Obake Multi-touch 2.5D Elastic Screen


Sometimes in technology and engineering research, it’s not immediately obvious to outside observers where researchers are going with an idea.

Dhairya Dand and Rob Hemsley are MIT Media Lab researchers working on an idea they call Obake (o-baa-keh). It’s a 2.5D elastic display screen that lets users tug and probe to interact with graphics.

The Obake display is shape changing with the help of actuators, depth cameras, projector and a silicone screen. The hardware is built with wood, linear actuators, liquid rubber casted into a screen, a Microsoft Kinect, and a projector. The software is written in openFrameworks.

They call it 2.5D because the material is 3D when a user interacts with it by tugging or probing, but the display is 2D. Depth cameras measure the tugging and probing to adjust the projected image appropriately.

According to a profile on ExtremeTech, Dand is trying to solve the problem of interacting with 3D interactive displays:

“Dand says that the reason why displays haven’t been able to escape the realm of 2D is due to the standard mouse-and-GUI combination to which we’re all so accustomed. Due to the nature of a mouse and the way it interacts with what we see on a screen, the setup can’t quite become 3D in any coherent manner.”

ExtremeTech writer James Plafke sees implications for something like we see in movies:

“Of course, what we’re all thinking this surface can help us achieve is the mythical 3D topography map seen in so many forms of science fiction: the movie’s heroes standing around a table, planning an attack, when all of a sudden a physical 3D map of a cityscape rises from the center of the table.
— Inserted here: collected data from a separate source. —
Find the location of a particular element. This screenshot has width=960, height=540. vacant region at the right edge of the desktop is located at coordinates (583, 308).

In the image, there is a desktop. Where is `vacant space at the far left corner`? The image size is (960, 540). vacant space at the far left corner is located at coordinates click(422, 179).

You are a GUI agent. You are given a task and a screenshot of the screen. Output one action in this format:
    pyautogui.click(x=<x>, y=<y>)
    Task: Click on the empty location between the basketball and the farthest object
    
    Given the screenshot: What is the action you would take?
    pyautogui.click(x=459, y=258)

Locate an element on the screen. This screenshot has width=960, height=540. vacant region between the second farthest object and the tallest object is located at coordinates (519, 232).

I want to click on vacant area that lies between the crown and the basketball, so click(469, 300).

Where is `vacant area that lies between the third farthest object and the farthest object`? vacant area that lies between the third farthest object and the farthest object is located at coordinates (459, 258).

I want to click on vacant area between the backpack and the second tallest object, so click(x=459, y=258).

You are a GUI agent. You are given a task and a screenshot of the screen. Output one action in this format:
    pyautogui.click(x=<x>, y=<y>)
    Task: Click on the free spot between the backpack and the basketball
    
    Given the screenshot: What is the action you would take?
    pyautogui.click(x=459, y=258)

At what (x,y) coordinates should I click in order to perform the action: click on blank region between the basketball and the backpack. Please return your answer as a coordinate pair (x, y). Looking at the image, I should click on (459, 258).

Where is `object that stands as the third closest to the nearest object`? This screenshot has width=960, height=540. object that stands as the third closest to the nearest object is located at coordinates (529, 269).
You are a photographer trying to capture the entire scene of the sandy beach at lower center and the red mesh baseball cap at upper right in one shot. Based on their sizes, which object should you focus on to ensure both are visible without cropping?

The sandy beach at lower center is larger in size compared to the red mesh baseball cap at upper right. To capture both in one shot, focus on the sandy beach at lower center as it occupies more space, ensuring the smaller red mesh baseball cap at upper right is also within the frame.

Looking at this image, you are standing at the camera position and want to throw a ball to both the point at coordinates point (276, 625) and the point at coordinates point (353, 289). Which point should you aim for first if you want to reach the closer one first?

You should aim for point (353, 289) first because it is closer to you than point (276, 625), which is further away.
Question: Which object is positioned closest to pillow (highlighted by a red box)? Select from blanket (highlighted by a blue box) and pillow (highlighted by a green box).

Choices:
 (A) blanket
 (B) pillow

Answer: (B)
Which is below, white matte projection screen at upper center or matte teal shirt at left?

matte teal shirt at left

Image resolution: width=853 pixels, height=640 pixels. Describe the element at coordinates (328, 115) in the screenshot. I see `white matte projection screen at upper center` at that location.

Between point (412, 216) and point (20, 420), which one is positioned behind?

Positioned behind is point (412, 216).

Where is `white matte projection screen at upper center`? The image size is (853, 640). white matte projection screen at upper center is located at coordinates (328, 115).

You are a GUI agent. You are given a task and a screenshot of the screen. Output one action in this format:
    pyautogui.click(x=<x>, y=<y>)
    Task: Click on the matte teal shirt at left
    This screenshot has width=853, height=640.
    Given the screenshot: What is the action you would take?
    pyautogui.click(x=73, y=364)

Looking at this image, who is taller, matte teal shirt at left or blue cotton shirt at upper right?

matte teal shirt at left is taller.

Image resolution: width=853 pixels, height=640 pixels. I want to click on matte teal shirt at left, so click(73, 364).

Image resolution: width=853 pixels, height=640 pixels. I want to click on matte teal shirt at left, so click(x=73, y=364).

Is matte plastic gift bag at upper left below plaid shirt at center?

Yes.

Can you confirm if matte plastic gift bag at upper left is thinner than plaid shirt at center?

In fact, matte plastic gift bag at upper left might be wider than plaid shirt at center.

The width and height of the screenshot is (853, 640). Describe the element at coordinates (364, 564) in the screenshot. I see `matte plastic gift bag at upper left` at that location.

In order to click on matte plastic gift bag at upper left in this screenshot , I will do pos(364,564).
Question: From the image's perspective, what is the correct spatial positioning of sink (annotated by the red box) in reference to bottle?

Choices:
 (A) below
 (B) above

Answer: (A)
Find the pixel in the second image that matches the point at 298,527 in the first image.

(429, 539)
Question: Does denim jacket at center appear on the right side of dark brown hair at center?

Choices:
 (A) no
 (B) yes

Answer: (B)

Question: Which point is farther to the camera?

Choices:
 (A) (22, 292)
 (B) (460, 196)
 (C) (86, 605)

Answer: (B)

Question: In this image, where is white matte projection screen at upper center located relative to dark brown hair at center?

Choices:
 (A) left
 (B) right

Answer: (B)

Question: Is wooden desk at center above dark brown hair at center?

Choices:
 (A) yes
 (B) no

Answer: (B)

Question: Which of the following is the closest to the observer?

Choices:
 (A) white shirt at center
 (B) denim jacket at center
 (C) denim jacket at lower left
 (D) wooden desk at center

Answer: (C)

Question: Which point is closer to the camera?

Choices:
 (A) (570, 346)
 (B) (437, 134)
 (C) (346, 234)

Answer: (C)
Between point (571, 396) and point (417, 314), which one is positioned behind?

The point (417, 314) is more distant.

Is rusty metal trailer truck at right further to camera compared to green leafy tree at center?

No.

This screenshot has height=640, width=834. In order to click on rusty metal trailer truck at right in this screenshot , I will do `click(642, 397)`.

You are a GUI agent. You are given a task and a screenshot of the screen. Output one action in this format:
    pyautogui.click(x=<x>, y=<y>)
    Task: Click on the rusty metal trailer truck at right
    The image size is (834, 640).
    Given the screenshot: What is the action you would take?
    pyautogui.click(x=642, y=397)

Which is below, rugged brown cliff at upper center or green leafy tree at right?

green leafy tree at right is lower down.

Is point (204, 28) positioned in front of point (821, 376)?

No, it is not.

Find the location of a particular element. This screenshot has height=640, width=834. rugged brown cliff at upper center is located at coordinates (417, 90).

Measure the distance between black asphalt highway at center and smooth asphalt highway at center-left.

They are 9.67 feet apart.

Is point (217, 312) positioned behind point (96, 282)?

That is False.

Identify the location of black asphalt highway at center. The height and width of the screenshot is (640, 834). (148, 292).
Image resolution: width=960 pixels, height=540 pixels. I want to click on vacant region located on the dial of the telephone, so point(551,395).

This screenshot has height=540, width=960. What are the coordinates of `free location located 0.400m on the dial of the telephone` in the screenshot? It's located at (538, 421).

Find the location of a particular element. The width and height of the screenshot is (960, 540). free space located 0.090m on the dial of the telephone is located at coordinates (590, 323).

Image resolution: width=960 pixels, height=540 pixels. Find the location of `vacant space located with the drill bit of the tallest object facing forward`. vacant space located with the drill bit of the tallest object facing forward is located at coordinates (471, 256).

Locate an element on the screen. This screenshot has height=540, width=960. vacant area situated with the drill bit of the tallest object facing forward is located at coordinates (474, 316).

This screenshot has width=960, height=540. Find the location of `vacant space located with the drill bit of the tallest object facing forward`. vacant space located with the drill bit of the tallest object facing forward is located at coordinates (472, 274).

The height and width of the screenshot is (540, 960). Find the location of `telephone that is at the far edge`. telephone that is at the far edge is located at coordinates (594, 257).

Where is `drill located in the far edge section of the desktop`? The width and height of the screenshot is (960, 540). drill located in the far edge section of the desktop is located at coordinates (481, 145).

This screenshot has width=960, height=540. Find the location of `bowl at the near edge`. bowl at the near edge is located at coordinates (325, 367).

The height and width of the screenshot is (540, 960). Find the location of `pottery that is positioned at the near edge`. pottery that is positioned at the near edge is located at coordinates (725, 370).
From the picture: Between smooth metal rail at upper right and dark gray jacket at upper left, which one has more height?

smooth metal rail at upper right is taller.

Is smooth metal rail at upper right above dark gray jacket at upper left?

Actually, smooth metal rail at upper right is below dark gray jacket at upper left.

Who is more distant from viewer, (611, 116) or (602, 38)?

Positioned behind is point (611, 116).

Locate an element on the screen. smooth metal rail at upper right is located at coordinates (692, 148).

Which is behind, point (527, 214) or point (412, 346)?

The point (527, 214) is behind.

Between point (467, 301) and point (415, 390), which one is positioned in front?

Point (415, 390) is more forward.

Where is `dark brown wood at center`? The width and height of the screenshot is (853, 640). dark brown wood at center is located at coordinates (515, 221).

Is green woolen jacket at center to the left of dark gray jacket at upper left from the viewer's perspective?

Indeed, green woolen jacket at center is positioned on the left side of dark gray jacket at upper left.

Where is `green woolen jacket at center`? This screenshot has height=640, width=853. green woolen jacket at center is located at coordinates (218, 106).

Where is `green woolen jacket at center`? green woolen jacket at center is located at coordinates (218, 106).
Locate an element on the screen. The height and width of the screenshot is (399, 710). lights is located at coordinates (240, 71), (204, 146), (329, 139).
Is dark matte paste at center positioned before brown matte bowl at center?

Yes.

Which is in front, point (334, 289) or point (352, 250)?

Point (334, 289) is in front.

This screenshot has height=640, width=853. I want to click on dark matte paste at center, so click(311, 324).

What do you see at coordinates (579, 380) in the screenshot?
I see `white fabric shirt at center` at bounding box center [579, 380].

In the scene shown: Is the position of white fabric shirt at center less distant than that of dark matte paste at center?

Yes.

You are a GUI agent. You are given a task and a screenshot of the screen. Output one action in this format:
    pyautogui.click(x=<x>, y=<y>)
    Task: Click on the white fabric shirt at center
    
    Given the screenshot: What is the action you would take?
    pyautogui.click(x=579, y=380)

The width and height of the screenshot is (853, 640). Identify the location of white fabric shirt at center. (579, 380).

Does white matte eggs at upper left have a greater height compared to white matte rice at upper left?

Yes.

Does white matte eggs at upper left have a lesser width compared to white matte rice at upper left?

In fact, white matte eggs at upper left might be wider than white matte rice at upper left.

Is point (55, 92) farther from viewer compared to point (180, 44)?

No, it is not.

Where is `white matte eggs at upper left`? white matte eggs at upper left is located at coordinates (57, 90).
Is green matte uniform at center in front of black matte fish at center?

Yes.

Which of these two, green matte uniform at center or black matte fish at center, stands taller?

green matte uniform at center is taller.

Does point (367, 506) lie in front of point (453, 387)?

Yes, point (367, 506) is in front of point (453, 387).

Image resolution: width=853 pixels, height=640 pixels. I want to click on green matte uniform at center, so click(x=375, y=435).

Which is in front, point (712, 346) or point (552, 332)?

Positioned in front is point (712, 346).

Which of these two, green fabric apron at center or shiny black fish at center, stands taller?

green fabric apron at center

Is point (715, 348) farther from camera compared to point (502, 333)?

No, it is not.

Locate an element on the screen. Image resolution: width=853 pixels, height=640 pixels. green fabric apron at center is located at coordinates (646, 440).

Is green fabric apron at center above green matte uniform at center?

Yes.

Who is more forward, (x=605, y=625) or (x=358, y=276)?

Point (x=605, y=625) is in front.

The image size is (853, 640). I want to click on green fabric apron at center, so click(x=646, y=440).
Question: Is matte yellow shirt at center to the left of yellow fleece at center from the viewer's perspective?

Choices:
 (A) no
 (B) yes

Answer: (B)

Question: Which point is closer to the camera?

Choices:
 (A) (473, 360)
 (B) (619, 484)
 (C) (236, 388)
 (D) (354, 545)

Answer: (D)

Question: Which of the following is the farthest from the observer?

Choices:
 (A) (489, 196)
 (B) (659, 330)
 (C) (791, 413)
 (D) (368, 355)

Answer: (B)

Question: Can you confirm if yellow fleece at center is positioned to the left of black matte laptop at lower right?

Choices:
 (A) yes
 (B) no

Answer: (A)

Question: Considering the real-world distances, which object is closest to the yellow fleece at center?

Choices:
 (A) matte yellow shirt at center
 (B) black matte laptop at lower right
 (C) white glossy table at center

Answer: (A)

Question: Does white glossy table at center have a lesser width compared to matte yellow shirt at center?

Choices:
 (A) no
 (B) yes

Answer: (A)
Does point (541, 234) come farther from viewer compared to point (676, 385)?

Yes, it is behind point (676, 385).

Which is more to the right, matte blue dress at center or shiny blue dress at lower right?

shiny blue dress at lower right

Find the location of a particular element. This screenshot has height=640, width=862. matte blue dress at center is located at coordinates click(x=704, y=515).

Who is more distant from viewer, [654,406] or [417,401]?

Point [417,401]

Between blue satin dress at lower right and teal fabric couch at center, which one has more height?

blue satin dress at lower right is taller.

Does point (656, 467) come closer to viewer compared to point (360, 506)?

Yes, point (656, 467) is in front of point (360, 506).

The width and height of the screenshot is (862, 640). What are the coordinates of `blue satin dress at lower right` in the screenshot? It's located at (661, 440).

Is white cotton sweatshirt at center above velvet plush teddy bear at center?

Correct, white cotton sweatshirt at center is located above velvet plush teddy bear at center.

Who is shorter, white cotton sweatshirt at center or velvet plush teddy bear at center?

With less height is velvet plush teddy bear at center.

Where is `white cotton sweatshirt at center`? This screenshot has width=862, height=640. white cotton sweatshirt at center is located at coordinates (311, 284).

The above video even shows a user editing a map’s topography by drawing rivers and creating mountains.”

Dand thinks this research could result in shapeshifting devices like toasters that expand to support larger sized bread and then squeezed back it’s smaller shape after toasting.

When I watch the video (embedded below), I’m not really sure about that toaster idea. Maybe using it for 3D mapping makes some sense. When I watch the video, the only thing I can imagine the technology being used for, with all that tugging and probing, is kind of naughty.